▶ _Task item_:
In the entries that follow, find the line containing "(144, 466) none -> (723, 259) //"; from there, copy every line exactly through the line containing "[359,510,585,525] You might".

▶ _Given records_:
____________

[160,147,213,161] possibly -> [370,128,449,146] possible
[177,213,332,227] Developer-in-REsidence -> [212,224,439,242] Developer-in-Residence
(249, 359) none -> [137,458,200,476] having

____________

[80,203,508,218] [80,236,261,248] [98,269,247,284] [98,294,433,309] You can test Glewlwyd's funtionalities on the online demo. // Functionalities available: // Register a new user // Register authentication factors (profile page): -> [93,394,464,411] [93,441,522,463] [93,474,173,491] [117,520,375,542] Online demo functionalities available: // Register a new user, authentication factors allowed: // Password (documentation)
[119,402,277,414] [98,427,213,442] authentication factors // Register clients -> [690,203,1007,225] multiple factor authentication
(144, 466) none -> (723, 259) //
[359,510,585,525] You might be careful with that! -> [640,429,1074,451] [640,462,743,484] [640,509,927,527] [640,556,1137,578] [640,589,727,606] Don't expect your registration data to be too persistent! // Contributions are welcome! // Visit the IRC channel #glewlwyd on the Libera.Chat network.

____________

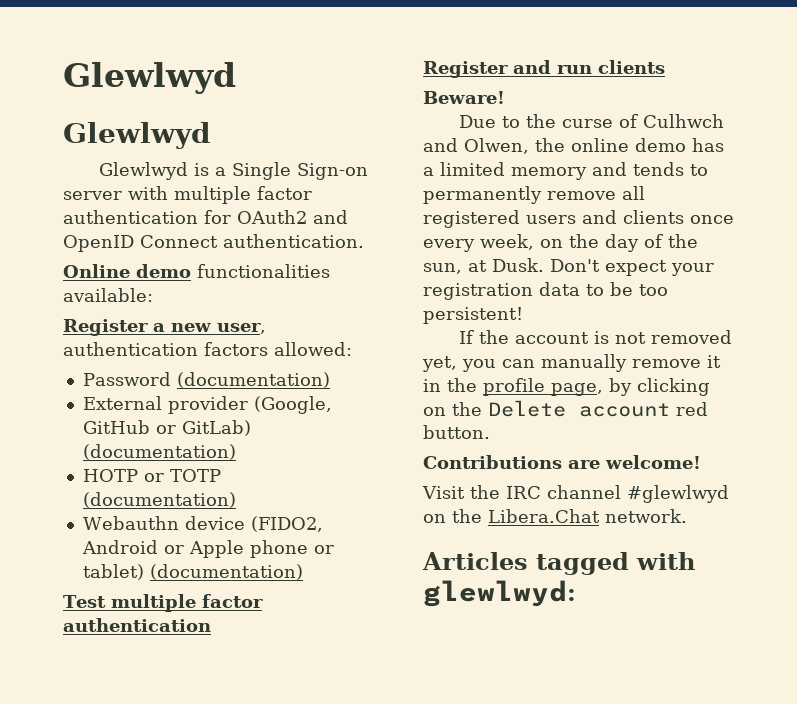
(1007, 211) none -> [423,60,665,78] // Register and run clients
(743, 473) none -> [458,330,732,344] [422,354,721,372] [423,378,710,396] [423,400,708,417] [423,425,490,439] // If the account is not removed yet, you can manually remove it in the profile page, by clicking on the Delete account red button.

____________

▶ _Answer to this exercise_:
(144, 466) none -> (723, 259) //
[359,510,585,525] You might be careful with that! -> [640,429,1074,451] [640,462,743,484] [640,509,927,527] [640,556,1137,578] [640,589,727,606] Don't expect your registration data to be too persistent! // Contributions are welcome! // Visit the IRC channel #glewlwyd on the Libera.Chat network.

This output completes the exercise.